Narrative stewardship under pressure. I managed the creative direction throughout production to ensure the content hit Sony's marketing objectives without compromising the creator's native style. That balance — being the person in the room who can argue for authenticity to a brand team and argue for brand coherence to a creator — is where this kind of work either succeeds or collapses.
Platform-native production. I led the development of supplementary behind-the-scenes content and fan experience assets built specifically for how YouTube and Instagram audiences consume and share — prioritizing the emotional loops and rewatch hooks that drive organic velocity over polished production that performs better in a board deck than on a feed.
Proving the model, not just running the campaign. From the start, I framed this project internally as a pilot — not a one-off. The documentation, the performance framing, and the results reporting were all designed to build the case for a permanent shift in how the studio approached creator partnerships. The campaign's success was only half the goal. The other half was making sure it was repeatable.
Campaign Highlights
The activation itself. By placing the lead actress inside a creator's unscripted world — rather than behind a press junket table — we created something the audience hadn't seen before from a major studio: a promotional moment that felt far more authentic than a traditional press junket. The magic format created genuine surprise, genuine chemistry, and genuine shareability — none of which a scripted interview could have manufactured.
The community play. The sci-fi community isn't a demographic — it's a culture with its own stars, its own language, and a sharp radar for inauthenticity. Choosing this community was a deliberate signal that the film understood niche digital culture well enough to show up in it correctly. That signal traveled beyond the community itself, giving the activation cultural credibility that landing on a mainstream lifestyle channel never could have achieved.
The internal legacy. The most significant outcome of this project wasn't just the 3.1M+ organic views; it was that the activation became the studio's internal blueprint for how to run creator partnerships on future theatrical releases. That doesn't happen because a campaign performed well. It happens because the thinking behind it was clear enough, and documented well enough, to be repeatable.
Results
By proving that surrendering narrative control could produce better brand outcomes than maintaining it, this pilot changed how a major Hollywood studio thought about creator partnerships.

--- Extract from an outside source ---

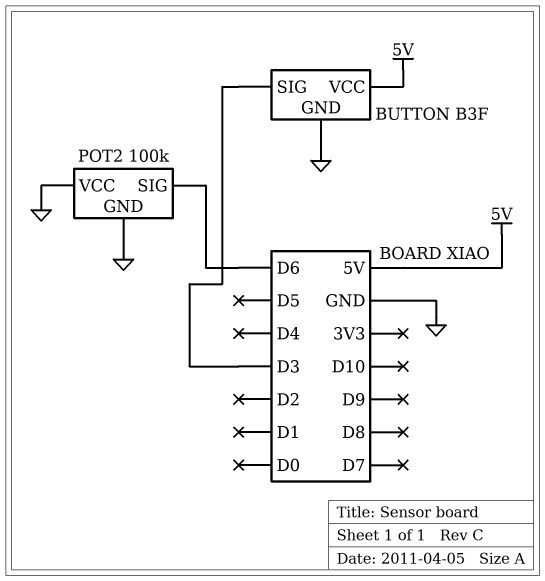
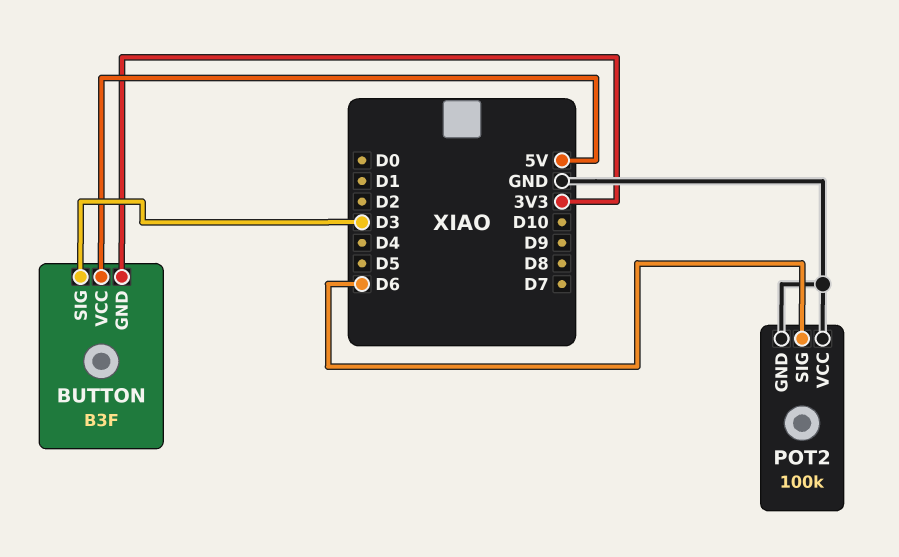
BUTTON pin GND: GND -> 3V3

🚀 3.1M+ organic views — outperforming traditional trailers without paid amplification
📈 4x engagement lift — 600K+ followers activated with 90%+ positive sentiment
🎬 Permanent blueprint — the activation model became the studio's standard framework for future theatrical creator partnerships
The number that matters most isn't the view count. It's that this project didn't end when the campaign did — it became the way the studio operates. That's what happens when a creative experiment is built on a strategic argument, not just a good idea.